Özlemişiz

10 Mayıs 2016 09:58

Bilim adamları kendi evinde ünvanlara son veren bir takımın deplasmanda bir hafta içerisinde nasıl bu kadar değişim gösterebildiğini araştırmalıdır …

Sanırım en son deplasman galibiyetimizi Bursa’da almıştık. Bayağı uzun zaman geçti. Açık konuşayım ki bu sezon artık deplasman galibiyeti alacağımızı düşünmüyordum ben. Çünkü deplasman karnemizin berbat olması dışında, biz deplasmanlarda hiç de güzel bir futbol sergileyemiyoruz. Bilim adamları araştırma yapmak istiyorsa kendi evinde ünvanlara son veren, apoletleri söküp atan bir takımın deplasmanlarda neden ve nasıl bu kadar kötü oynayabildiğini, bir hafta içerisinde nasıl bu kadar değişim gösterebildiğini araştırmalıdır.

Takım halinde Mersin’den çok daha fazla koştuk. Pas yüzdemiz çok iyiydi. Onlardan çok daha fazla pas yaptık ama çok da rahattık açıkçası. Rakip bizi fazlaca rahatsız etmedi, yani oynamamıza izin verdiler. Aslında biz de ilk yarının son bölümü hariç fazla da rakibi rahatsız etmedik.

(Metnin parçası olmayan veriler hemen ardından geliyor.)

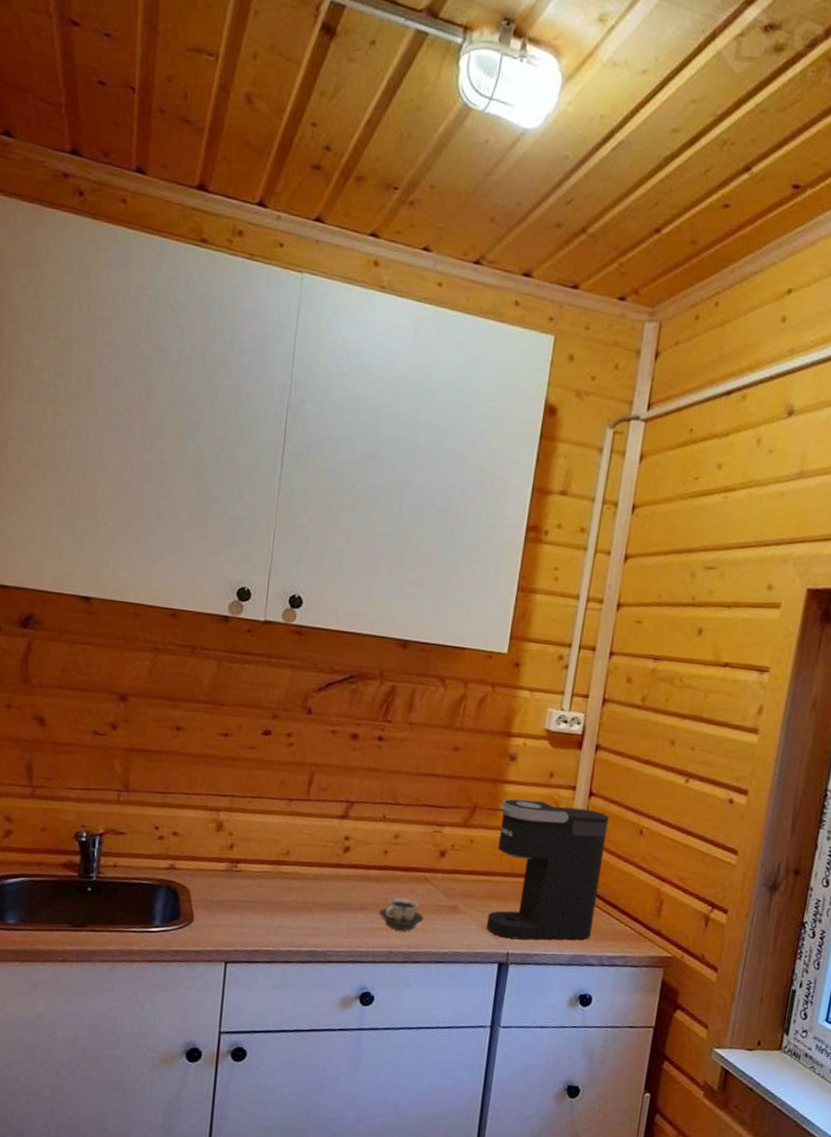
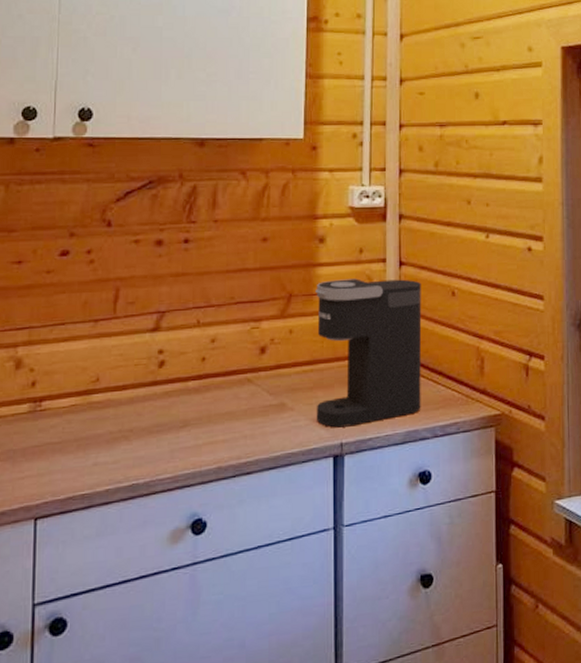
cup: present [378,897,424,931] -> none [202,405,251,442]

Sakıb’ın atılmasının ardından 10 kişi kalmamıza rağmen sanki hiçbir şey olmamış gibi devam etti maç. Mersin takımı gerçekten çok pasif kaldı. Sezon boyunca da bu tarz bir oyun anlayışını benimsedikleri için düşmeyi garantileyen ilk takım onlar oldu. Artık bu lig tam bir kurtlar vadisi oldu. Yerdeki topa kafa uzatmazsanız sistemin dışında kalıyorsunuz. Gerçekten çok riskli bir lig. Düşük bir bütçe ile bu ligde tutunmak çok zor. Bunu başarabilen Gençlerbirliği gibi Akhisar gibi takımlar var. Bu takımlar sezon başı düşük bir bütçe ile takım kurdular, sezon sonu küme düşseler de gelecek sezon için yeniden lige dönmeleri muhtemel olur. Şimdi sezon başı ciddi masraflar yaparak takım kurarsanız ve o takım küme düşerse bu sonunuz oluyor. Amatör liglere kadar gidiyorsunuz. Diyelim ki çok başarısız oldunuz ama yine de küme düşmediniz. Bu da sonun başlangıcı oluyor işte. Çünkü başarısız olmanız demek fazla galibiyet alamamanız demek; yani fazla para kazanamamanız demek ki bu sonraki seneye yansır. Sonraki seneye zarar ile başlarsınız ve o sezonun sonu da muhtemelen küme düşme ile sonuçlanır. Eskişehir örneğinde olduğu gibi yani.

Yani demem o ki bu lig artık çok zor bir lig. Mücadele etmezseniz, tekmeye kafa koymazsanız, çok koşmazsanız, pres yapmazsanız sistemin dışında kalıyorsunuz maalesef. Biz bu saydıklarımı iç sahada özellikle ligin ikinci yarısında yaptık. Ama dış sahada maalesef yokları oynadık. İç sahadaki performansımız olmasaydı küme düşerdik. Ama bir de şöyle bir şey var ki iç sahadaki performansımızı birazcık dış sahaya da yansıtabilseydik bugün çok farklı yerlerde olurduk. Umarım gelecek sezon bu sorunu aşabiliriz ve artık hedefi olan bir Antalyaspor’umuz olur.